SS 30 - GU 4 - SBRT for Prostate and Renal Cancers
220 - Stereotactic Body Radiation Therapy for Locally Recurrent Prostatic Carcinoma After Prior Therapeutic Irradiation: Prostate-Specific Antigen Response, Disease-Free Survival, and Toxicity
Tuesday, October 23
5:35 PM - 5:45 PM
Location: Room 214 C/D
Donald Fuller, MD
Genesis Healthcare Partners
Accuray: Honoraria; Accuray Incorporated: Honoraria
Accuray Incorporated: Stock; ARAY: Stock; VAR: Stock; Varian: Stock; ViewRay: Stock; VRAY: Stock
Stereotactic Body Radiation Therapy for Locally Recurrent Prostatic Carcinoma After Prior Therapeutic Irradiation: Prostate-Specific Antigen Response, Disease-Free Survival, and Toxicity
D. B. Fuller1, J. C. Wurzer2, S. Bridge1, R. Shirazi1, J. N. Law3, and G. Mardirossian1; 1Genesis Healthcare Partners, San Diego, CA, 2New Jersey Health Network, Egg Harbor Township, NJ, 3AtlantiCare Cancer Care Institute, Egg Harbor, NJ
Purpose/Objective(s): Salvage success with acceptable toxicity has been reported with high dose rate (HDR) brachytherapy in patients with locally recurrent adenocarcinoma of the prostate following prior radiation therapy (RT), though limitations include invasiveness and scarce availability in some regions. We prospectively evaluated PSA response, disease-free survival and toxicity using “HDR-like” prostate stereotactic body radiation therapy (SBRT) local salvage treatment.
Materials/Methods: From 2/09 to 1/18, 50 patients with biopsy-proven local recurrent prostate cancer post-RT were enrolled in this IRB-approved trial and 47 treated. Pre-existing RT toxicity > grade 1 was an exclusion criteria. Median interval to SBRT salvage was 88 months post-RT (range 32-180) and 43/47 patients had prior “conventional fractionation only” RT, the remainder had brachytherapy, SBRT or post-radical prostatectomy plus prostate bed RT. Median recurrence Gleason score was 7 (34% ≥ 8). MRI-defined prostate volume plus any extraprostatic extension comprised the planning target volume (PTV). 34 Gy/5 fractions was given, delivering HDR-like intraprostatic dose escalation (Dmax ≥ 150% of prescribed). Concomitant androgen deprivation therapy (ADT), though not encouraged, was not specifically prohibited. 7/47 treated patients had ADT in addition to salvage SBRT. Toxicities were assessed using CTCAE v. 3.0.

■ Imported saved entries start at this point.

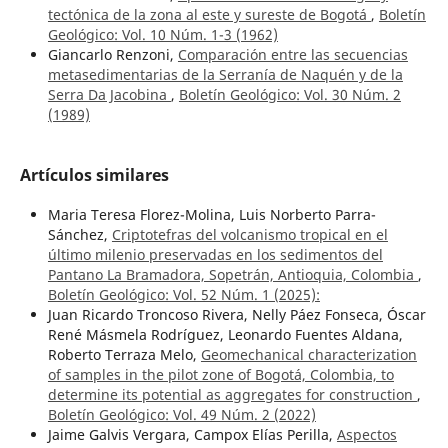
tectónica de la zona al este y sureste de Bogotá
,
Boletín
Geológico: Vol. 10 Núm. 1-3 (1962)
Giancarlo Renzoni,
Comparación entre las secuencias
metasedimentarias de la Serranía de Naquén y de la
Serra Da Jacobina
,
Boletín Geológico: Vol. 30 Núm. 2
(1989)
Artículos similares
Maria Teresa Florez-Molina, Luis Norberto Parra-
Sánchez,
Criptotefras del volcanismo tropical en el
último milenio preservadas en los sedimentos del
Pantano La Bramadora, Sopetrán, Antioquia, Colombia
,
Boletín Geológico: Vol. 52 Núm. 1 (2025):
Juan Ricardo Troncoso Rivera, Nelly Páez Fonseca, Óscar
René Másmela Rodríguez, Leonardo Fuentes Aldana,
Roberto Terraza Melo,
Geomechanical characterization
of samples in the pilot zone of Bogotá, Colombia, to
determine its potential as aggregates for construction
,
Boletín Geológico: Vol. 49 Núm. 2 (2022)
Jaime Galvis Vergara, Campox Elías Perilla,
Aspectos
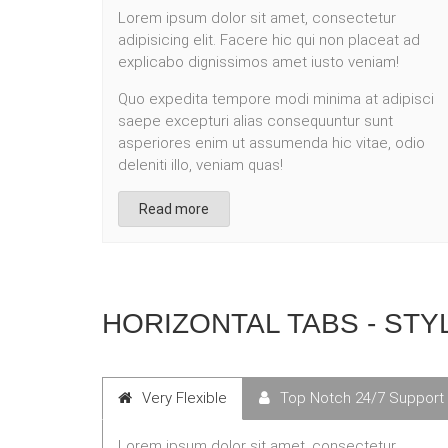
Lorem ipsum dolor sit amet, consectetur
adipisicing elit. Facere hic qui non placeat ad
explicabo dignissimos amet iusto veniam!
Quo expedita tempore modi minima at adipisci
saepe excepturi alias consequuntur sunt
asperiores enim ut assumenda hic vitae, odio
deleniti illo, veniam quas!
Read more
HORIZONTAL TABS - STY
Very Flexible
Top Notch 24/7 Support
Lorem ipsum dolor sit amet, consectetur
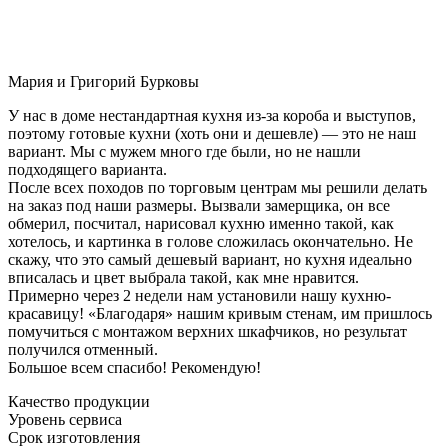
Мария и Григорий Бурковы
У нас в доме нестандартная кухня из-за короба и выступов,
поэтому готовые кухни (хоть они и дешевле) — это не наш
вариант. Мы с мужем много где были, но не нашли
подходящего варианта.
После всех походов по торговым центрам мы решили делать
на заказ под наши размеры. Вызвали замерщика, он все
обмерил, посчитал, нарисовал кухню именно такой, как
хотелось, и картинка в голове сложилась окончательно. Не
скажу, что это самый дешевый вариант, но кухня идеально
вписалась и цвет выбрала такой, как мне нравится.
Примерно через 2 недели нам установили нашу кухню-
красавицу! «Благодаря» нашим кривым стенам, им пришлось
помучиться с монтажом верхних шкафчиков, но результат
получился отменный.
Большое всем спасибо! Рекомендую!
Качество продукции
Уровень сервиса
Срок изготовления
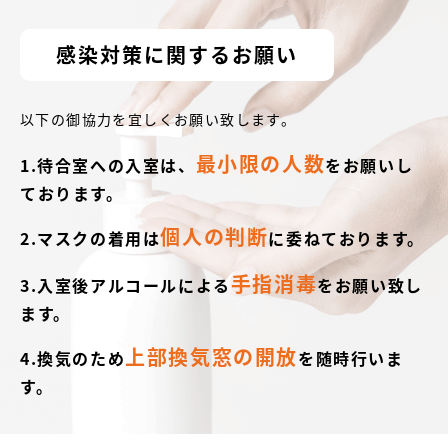
感染対策に関するお願い
以下の御協力を宜しくお願い致します。
最小限の人数
1.待合室への入室は、
をお願いし
ております。
個人の判断
2.マスクの着用は
に委ねております。
手指消毒
3.入室後アルコールによる
をお願い致し
ます。
上部換気窓の開放
4.換気のため
を随時行いま
す。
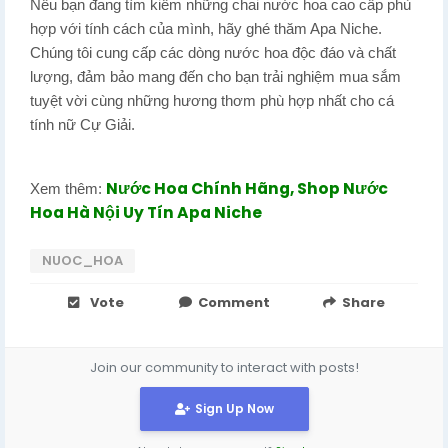
Nếu bạn đang tìm kiếm những chai nước hoa cao cấp phù
hợp với tính cách của mình, hãy ghé thăm Apa Niche.
Chúng tôi cung cấp các dòng nước hoa độc đáo và chất
lượng, đảm bảo mang đến cho bạn trải nghiệm mua sắm
tuyệt vời cùng những hương thơm phù hợp nhất cho cá
tính nữ Cự Giải.
Nước Hoa Chính Hãng, Shop Nước
Xem thêm:
Hoa Hà Nội Uy Tín Apa Niche
NUOC_HOA
Vote
Comment
Share
Join our community to interact with posts!
Sign Up Now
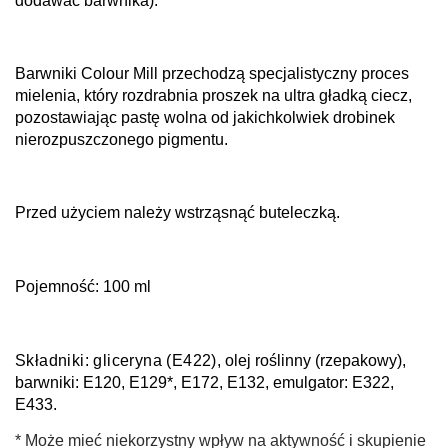
dodawać barwnika).
Barwniki Colour Mill przechodzą specjalistyczny proces
mielenia, który rozdrabnia proszek na ultra gładką ciecz,
pozostawiając pastę wolna od jakichkolwiek drobinek
nierozpuszczonego pigmentu.
Przed użyciem należy wstrząsnąć buteleczką.
Pojemność: 100 ml
Składniki:
g
liceryna (E422)
, olej roślinny (rzepakowy),
barwniki: E120, E129*, E172, E132, emulgator: E322,
E433.
* Może mieć niekorzystny wpływ na aktywność i skupienie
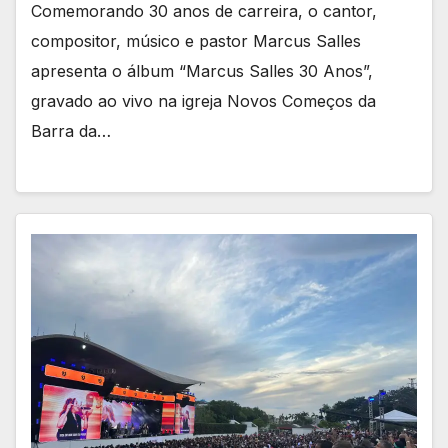
Comemorando 30 anos de carreira, o cantor,
compositor, músico e pastor Marcus Salles
apresenta o álbum “Marcus Salles 30 Anos”,
gravado ao vivo na igreja Novos Começos da
Barra da…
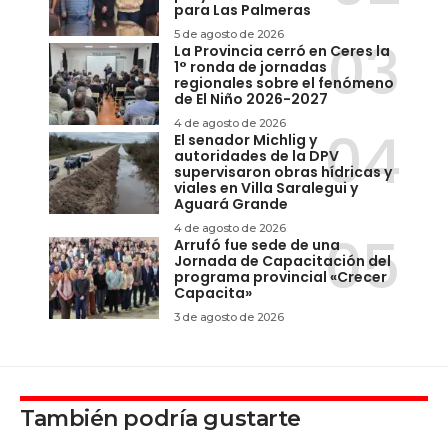
para Las Palmeras
5 de agosto de 2026
La Provincia cerró en Ceres la
1° ronda de jornadas
regionales sobre el fenómeno
de El Niño 2026-2027
4 de agosto de 2026
El senador Michlig y
autoridades de la DPV
supervisaron obras hídricas y
viales en Villa Saralegui y
Aguará Grande
4 de agosto de 2026
Arrufó fue sede de una
Jornada de Capacitación del
programa provincial «Crecer
Capacita»
3 de agosto de 2026
También podría gustarte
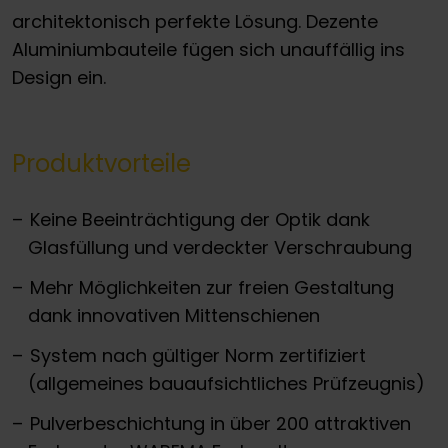
architektonisch perfekte Lösung. Dezente
Aluminiumbauteile fügen sich unauffällig ins
Design ein.
Produktvorteile
Keine Beeinträchtigung der Optik dank
Glasfüllung und verdeckter Verschraubung
Mehr Möglichkeiten zur freien Gestaltung
dank innovativen Mittenschienen
System nach gültiger Norm zertifiziert
(allgemeines bauaufsichtliches Prüfzeugnis)
Pulverbeschichtung in über 200 attraktiven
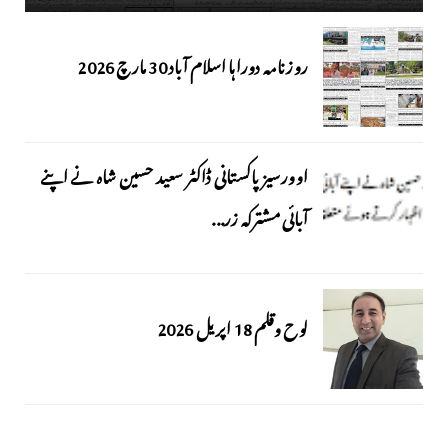
روزنامہ دوراہا اسلام آباد 30 مارچ 2026
اوورسیز پاکستانی ڈاکٹر سعید حسین شاہ نے اپنے
آبائی مشترکہ زر...
لوح وقلم 18 اپریل 2026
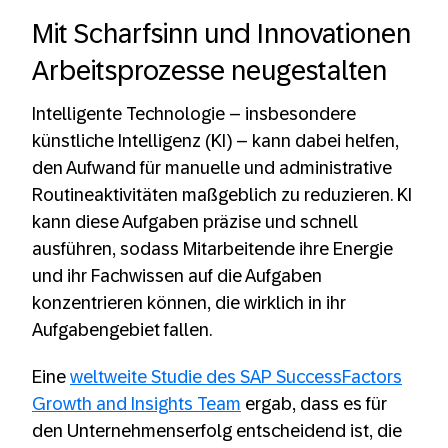
Mit Scharfsinn und Innovationen
Arbeitsprozesse neugestalten
Intelligente Technologie – insbesondere
künstliche Intelligenz (KI) – kann dabei helfen,
den Aufwand für manuelle und administrative
Routineaktivitäten maßgeblich zu reduzieren. KI
kann diese Aufgaben präzise und schnell
ausführen, sodass Mitarbeitende ihre Energie
und ihr Fachwissen auf die Aufgaben
konzentrieren können, die wirklich in ihr
Aufgabengebiet fallen.
Eine
weltweite Studie des SAP SuccessFactors
Growth and Insights Team
ergab, dass es für
den Unternehmenserfolg entscheidend ist, die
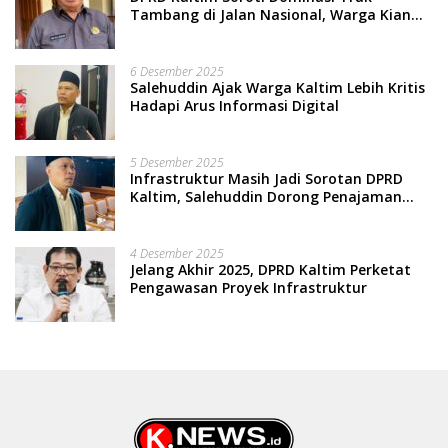
Tambang di Jalan Nasional, Warga Kian
Terpinggirkan
6 Desember 2025
Salehuddin Ajak Warga Kaltim Lebih Kritis
Hadapi Arus Informasi Digital
5 Desember 2025
Infrastruktur Masih Jadi Sorotan DPRD
Kaltim, Salehuddin Dorong Penajaman
Prioritas Anggaran
4 Desember 2025
Jelang Akhir 2025, DPRD Kaltim Perketat
Pengawasan Proyek Infrastruktur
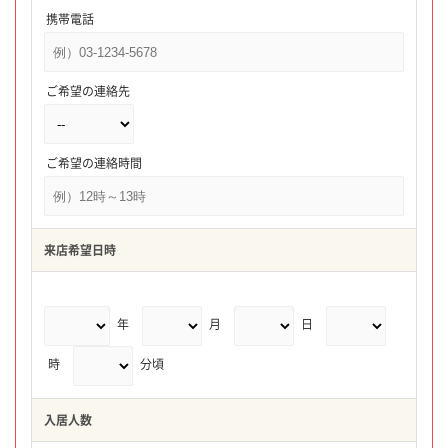
携帯電話
ご希望の連絡先
ご希望の連絡時間
来店希望日時
年
月
日
時
分頃
入居人数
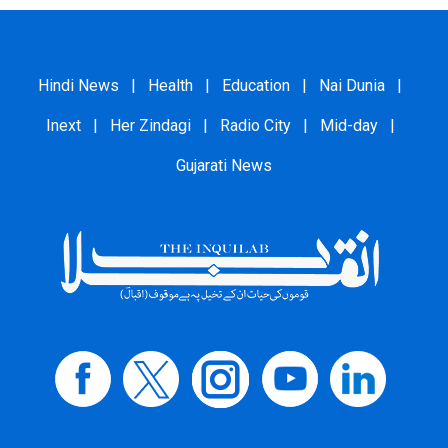
Hindi News
|
Health
|
Education
|
Nai Dunia
|
Inext
|
Her Zindagi
|
Radio City
|
Mid-day
|
Gujarati News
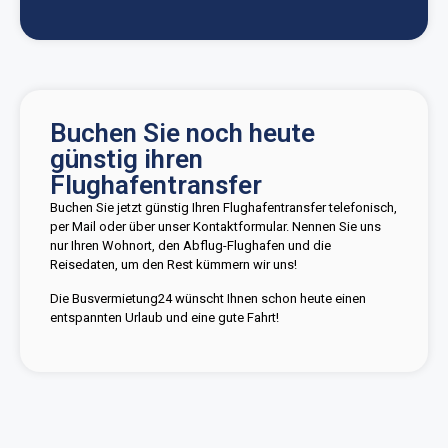
Buchen Sie noch heute
günstig ihren
Flughafentransfer
Buchen Sie jetzt günstig Ihren Flughafentransfer telefonisch,
per Mail oder über unser Kontaktformular. Nennen Sie uns
nur Ihren Wohnort, den Abflug-Flughafen und die
Reisedaten, um den Rest kümmern wir uns!
Die Busvermietung24 wünscht Ihnen schon heute einen
entspannten Urlaub und eine gute Fahrt!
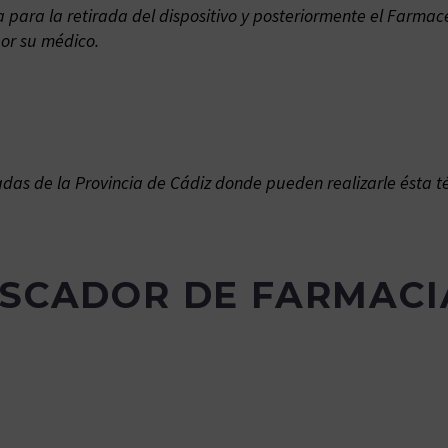
 para la retirada del dispositivo y posteriormente el Farmacé
por su médico.
adas de la Provincia de Cádiz donde pueden realizarle ésta t
SCADOR DE FARMACI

Results: 47 treated patients had a median 36-month follow-up (range, 0–96; 34 patients followed ≥ 1 year). Median pre-salvage SBRT baseline PSA of 3.7 ng/mL decreased to 0.1 ng/mL & <0.1 ng/mL by 2 and 5 years, respectively, excluding patients with relapse. Actuarial 2- and 5-year biochemical disease free survival (bDFS) measured 80% & 66%, respectively. Excluding the 7 patients treated with ADT resulted in a 2% decrease in 2 year bDFS, no change in the 5 year bDFS and no change in the 2- and 5-year median PSA result . RT toxicity > grade 1 was limited to the GU domain, with actuarial 19% grade 2+ and 9% grade 3+ rates by 5 years. Limiting the analysis to salvage of “conventional fractionation only” RT failures, grade 3+ GU toxicity incidence decreased to 3%. No acute or chronic GI toxicity > Grade 1 occurred.
Conclusion: Post-SBRT salvage bDFS to 5 years is encouraging and appears comparable to published HDR brachytherapy results. The PSA response kinetic appears similar to that seen in de novo patients treated with SBRT; though with early biochemical relapse seen more commonly in this group (≤ 2 years out). Grade ≥ 3 SBRT-induced GU toxicity was rare in post “conventional fractionation only” SBRT salvage cases, appearing more frequently in the small subset treated after other prior RT situations (e.g. – post-brachytherapy). There was no serious GI toxicity in this series. SBRT salvage of post-radiotherapeutic local recurrence appears feasible, with larger patient numbers and longer median follow-up required to confirm this result. With IRB approval, the protocol has been expanded to a sample size n = 100 and the study continues.
Author Disclosure: D.B. Fuller: Honoraria; Accuray. Stock; ARAY, VAR, VRAY. J.C. Wurzer: None. S. Bridge: None. R. Shirazi: None. J.N. Law: None. G. Mardirossian: None.